Mobile phones could increase risk of brain cancer

Talking on your phone could increase your risk of developing brain cancer, admits World Health Organisation experts for the first time.

Radiation produced by mobile phones could increase your risk of brain cancer, the International Agency for Research on Cancer has admitted for the first time.

Although it was unable to produce evidence of a clear link, it has identified mobile phone as ‘possibly carcinogenic’ – putting them in the same category as petrol exhausts and coffee.

‘The conclusion means that there could be some risk, and therefore, we need to keep a close watch for a link between cell phones and cancer risk,’ says Dr Jonathan Samet, chairman of the group.
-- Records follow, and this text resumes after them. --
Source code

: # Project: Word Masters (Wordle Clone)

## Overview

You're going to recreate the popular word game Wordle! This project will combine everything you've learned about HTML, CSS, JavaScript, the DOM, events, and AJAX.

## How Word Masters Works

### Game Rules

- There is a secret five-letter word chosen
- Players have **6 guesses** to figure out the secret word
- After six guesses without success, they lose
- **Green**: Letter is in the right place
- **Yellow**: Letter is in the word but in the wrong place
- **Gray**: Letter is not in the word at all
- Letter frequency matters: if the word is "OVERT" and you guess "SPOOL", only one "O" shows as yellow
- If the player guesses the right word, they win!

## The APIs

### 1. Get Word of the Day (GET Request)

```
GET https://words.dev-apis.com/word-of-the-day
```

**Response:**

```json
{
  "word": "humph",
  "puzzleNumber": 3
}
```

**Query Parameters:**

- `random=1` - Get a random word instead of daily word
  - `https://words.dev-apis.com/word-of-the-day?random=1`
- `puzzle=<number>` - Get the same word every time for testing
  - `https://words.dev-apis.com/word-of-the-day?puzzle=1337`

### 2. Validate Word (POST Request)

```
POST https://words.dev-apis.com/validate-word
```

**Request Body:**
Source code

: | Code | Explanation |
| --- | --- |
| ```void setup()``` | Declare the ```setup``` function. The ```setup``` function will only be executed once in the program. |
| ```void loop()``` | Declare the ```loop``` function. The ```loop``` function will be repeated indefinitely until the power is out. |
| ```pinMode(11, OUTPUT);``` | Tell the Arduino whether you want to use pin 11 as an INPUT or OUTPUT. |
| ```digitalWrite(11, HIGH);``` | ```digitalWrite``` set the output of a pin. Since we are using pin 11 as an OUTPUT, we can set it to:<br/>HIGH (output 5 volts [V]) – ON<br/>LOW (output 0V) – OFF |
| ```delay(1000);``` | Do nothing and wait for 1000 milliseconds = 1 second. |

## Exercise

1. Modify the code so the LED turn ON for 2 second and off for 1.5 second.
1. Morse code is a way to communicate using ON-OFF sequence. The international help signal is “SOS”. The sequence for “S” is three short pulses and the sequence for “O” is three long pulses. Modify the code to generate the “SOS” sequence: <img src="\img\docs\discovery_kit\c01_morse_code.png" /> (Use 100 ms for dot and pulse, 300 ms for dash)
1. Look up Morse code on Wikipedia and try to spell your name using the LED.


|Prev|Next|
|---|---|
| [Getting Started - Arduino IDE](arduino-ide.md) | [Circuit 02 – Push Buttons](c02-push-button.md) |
With an estimated 5 billion mobiles phones now in use across the world, governments will be under intense pressure to alter their advice concerning the potential dangers of talking or texting on a hands-free device.

Last year, a study known as Interphone, found that people making calls for more than half an hour a day over 10 hours increase their risk of developing gliomas – a type of tumour – by 40%.

However, the link between developing cancer and overexposure to mobile phones is still in its infancy as the technology has only been in popular use since the 1990s and longterm research needs to be carried out into the effects.

‘The risk of brain cancer is similar in people who use mobile phones compared to those who dont, and rates of this cancer have not gone up in recent years despite a dramatic rise in phone use during the 1980s,’ argues Ed Yong, head of health information at Cancer Research UK.

‘However, not enough is known to totally rule out a risk, and there has been very little research on the long-term effects of using phones.’